European Far-Right Figures Team Up In Bid To Win EU Parliamentary Majority

Marine Le Pen and Matteo Salvini want to see a populist majority in the European Parliament.
Marine Le Pen and Matteo Salvini shake hands before holding a news conference in Rome on Oct. 8.
Marine Le Pen and Matteo Salvini shake hands before holding a news conference in Rome on Oct. 8.
Max Rossi / Reuters

French National Rally leader Marine Le Pen and Italian interior minister Matteo Salvini have joined forces, announcing Monday that they’re working to elect more populist leaders to positions of power within European Union.

The politicians, arguably two of the most well-known far-right figures across the continent, are trying to “save the real Europe” from the “totalitarian system” that has become the EU, Le Pen said during a news conference. They’re hoping to construct a new majority in the European Parliament ahead of next year’s elections, working to bring various populist and far-right parties under the same umbrella. Salvini said he envisions this being a 30-year-long project.

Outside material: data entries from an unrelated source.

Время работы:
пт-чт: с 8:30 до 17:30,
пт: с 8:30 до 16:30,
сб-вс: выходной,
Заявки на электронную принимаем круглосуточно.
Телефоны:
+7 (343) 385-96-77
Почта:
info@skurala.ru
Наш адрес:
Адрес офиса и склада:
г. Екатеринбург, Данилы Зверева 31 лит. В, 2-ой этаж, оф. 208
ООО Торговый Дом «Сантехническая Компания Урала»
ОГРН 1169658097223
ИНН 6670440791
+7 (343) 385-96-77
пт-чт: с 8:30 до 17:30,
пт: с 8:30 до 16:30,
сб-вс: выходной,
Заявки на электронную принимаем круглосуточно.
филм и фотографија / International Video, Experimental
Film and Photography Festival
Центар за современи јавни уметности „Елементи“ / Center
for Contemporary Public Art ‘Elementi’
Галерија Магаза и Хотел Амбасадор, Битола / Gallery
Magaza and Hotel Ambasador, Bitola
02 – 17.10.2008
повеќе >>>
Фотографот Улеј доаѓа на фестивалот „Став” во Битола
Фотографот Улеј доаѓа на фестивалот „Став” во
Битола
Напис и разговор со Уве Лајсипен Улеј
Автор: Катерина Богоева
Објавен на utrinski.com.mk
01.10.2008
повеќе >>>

The rise in support for populist politicians continues around Europe. Viktor Orban won a fourth term as Hungary’s prime minister earlier this year after campaigning on a heavily anti-immigrant platform. Germany’s AfD won 12.6 percent of the vote in elections last year, allowing it to enter the country’s parliament for the first time.

Salvini and Le Pen share common ground on a variety of topics, namely their hard-line positions on immigration and disdain for the EU.

The Italian politician, head of the country’s League party, turned back rescue ships packed with hundreds of migrants this summer on several occasions, demanding that other EU member states help Italy bear the burden of welcoming such a mass influx of newcomers.

Le Pen praised Salvini’s response to migrant arrivals, saying that the politician is proof that solving the massive migration issue is possible.

“Most people wish to stay in their home countries, grow up there, raise their children and preserve their culture,” Le Pen said Monday, ignoring some of the primary reasons ― war, conflict, poverty ― that people flee their homes.

Populist candidates have thus far struggled to unite and win much ground, but the rise in popularity of Euroskepticism may usher in some unprecedented wins. More than 60 percent of EU citizens believe that “new political parties and movements can find solutions better” than existing parties, according to a Eurobarometer survey released in May.

Support for the EU as a whole also appears to be waning in some countries, despite it being on the rise overall. Italy shows some of the lowest support levels for the bloc ― 44 percent ― in all of the EU, explaining in part why Euroskeptics like Salvini are now in power.

Steve Bannon, a former adviser to President Donald Trump, announced the launch of his own foundation in July aimed at getting more populist leaders into parliament.

Le Pen specified Monday that neither she nor Salvini plan to rely on Bannon for help.

“We, and we alone, are the ones who will shape the political force that is born from the European elections, because we are attached to our liberty, attached to our sovereignty and we together, the representatives of the different peoples of Europe, are the ones who will shape the political forces that aim specifically to save Europe,” she said at the news conference.